Sivaram may argue that there’s no point in trying to compete against China in the technologies of today when Chinese firms are so dominant and apparently willing to make these products while earning minimal profits. And from a parochial profit-maximizing perspective, there is a business case that firms should not be building lots of new solar cell manufacturing facilities given global manufacturing capacity.
But if American automotive firms simply ignore the coming EV wave and hope against hope that some breakthrough in solid state batteries will allow them to leapfrog over the firms vying today, they are fooling themselves. Electric vehicle giant BYD and world-leading battery manufacturer CATL have both announced batteries that can charge a car in five minutes. Both are also moving in the solid state space, and CATL is pushing into sodium ion batteries.
The notion that U.S. firms ought to sit out this fight for strategic reasons also ignores how China has come to dominate these sectors — by investing in today’s state of the art and pushing it forward through incremental process improvements at scale. The Thielian notion that “competition is for losers” leads to an immense amount of waste as wannabe founders search for unbreakable technological advantages. If venture capitalists want to fund such bets, I’m not going to stop them. But as a policy prescription for climate realism, it fails.

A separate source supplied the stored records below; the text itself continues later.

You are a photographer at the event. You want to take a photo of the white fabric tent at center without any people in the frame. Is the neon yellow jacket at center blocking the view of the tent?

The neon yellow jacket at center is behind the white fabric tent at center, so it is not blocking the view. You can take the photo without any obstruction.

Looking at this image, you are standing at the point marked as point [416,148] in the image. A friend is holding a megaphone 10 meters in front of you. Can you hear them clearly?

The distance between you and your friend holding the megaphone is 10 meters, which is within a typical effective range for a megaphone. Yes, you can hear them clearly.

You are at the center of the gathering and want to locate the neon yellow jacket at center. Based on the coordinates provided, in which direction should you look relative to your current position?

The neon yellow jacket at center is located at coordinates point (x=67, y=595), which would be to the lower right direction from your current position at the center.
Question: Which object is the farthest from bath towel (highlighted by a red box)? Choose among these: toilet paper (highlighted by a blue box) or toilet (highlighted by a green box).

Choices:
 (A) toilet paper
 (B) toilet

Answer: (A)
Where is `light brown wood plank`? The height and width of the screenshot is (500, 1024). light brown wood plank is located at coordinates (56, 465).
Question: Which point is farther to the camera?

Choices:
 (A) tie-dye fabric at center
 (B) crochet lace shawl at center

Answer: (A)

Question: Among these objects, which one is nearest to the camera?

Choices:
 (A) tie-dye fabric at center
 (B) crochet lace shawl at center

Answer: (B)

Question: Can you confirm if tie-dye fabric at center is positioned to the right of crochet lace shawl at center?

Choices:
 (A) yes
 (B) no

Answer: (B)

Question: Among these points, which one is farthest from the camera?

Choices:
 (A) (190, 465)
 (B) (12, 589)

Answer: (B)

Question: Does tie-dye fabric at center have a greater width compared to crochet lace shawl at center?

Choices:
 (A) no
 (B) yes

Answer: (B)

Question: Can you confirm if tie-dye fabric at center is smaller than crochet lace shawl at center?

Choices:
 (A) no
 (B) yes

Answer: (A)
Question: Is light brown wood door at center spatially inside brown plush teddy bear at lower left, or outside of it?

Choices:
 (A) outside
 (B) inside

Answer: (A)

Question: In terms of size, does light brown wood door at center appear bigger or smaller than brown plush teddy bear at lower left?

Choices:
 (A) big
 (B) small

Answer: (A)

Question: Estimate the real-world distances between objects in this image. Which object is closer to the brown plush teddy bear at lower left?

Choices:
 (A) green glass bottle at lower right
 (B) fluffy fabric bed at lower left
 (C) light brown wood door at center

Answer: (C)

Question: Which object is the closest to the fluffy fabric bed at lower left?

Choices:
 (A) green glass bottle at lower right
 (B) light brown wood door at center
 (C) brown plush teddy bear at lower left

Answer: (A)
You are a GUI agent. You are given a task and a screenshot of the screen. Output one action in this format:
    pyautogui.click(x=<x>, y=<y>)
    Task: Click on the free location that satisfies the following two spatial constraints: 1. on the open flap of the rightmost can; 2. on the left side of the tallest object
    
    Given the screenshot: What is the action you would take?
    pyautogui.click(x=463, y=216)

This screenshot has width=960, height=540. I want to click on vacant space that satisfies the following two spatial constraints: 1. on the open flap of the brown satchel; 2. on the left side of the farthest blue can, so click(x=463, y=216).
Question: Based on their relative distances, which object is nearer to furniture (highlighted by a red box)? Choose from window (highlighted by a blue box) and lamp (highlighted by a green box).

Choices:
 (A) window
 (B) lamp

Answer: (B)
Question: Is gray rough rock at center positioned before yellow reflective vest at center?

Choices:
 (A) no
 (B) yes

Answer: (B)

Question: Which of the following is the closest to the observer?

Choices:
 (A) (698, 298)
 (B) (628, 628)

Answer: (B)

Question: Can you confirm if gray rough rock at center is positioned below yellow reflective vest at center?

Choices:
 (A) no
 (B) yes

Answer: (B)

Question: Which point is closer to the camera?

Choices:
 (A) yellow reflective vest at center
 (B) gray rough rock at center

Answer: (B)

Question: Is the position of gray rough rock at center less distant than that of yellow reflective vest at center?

The final gambit of the essay is to advocate for America-controlled geoengineering. This, too, is an area where research may be needed. But regardless, it is the kind of emergency backup plan that you hope that you never need to use, rather than something that should be central to anyone’s policy strategy. Trump is currently decimating American capacity to research hard problems, whether they be cancer or vaccines or social science or anything else, so it is difficult to imagine that this administration is likely to spend real resources to investigate geoengineering.
The Climate Realism Initiative pitches itself as “bipartisan.” But where is the MAGA coalition that supports this? Even simple spending on adaptation and resilience seems unlikely to find much of a political home given the Trump administration’s drastic cuts in weather and disaster forecasting. Sivaram even mentions the need to balance the budget as part of climate realism, which must be a sick joke. For all of the fanfare over cuts to the federal government under Trump, the budget deficit is the last thing that they care about. Tax cuts remain the coin of the realm, with the House budgetary guidelines expanding the deficit by $2.8 trillion. Elon Musk’s Department of Government Efficiency, similarly, has a distorted notion of government efficiency, ignoring the returns to government investments and gutting the tax collection capacity of the IRS.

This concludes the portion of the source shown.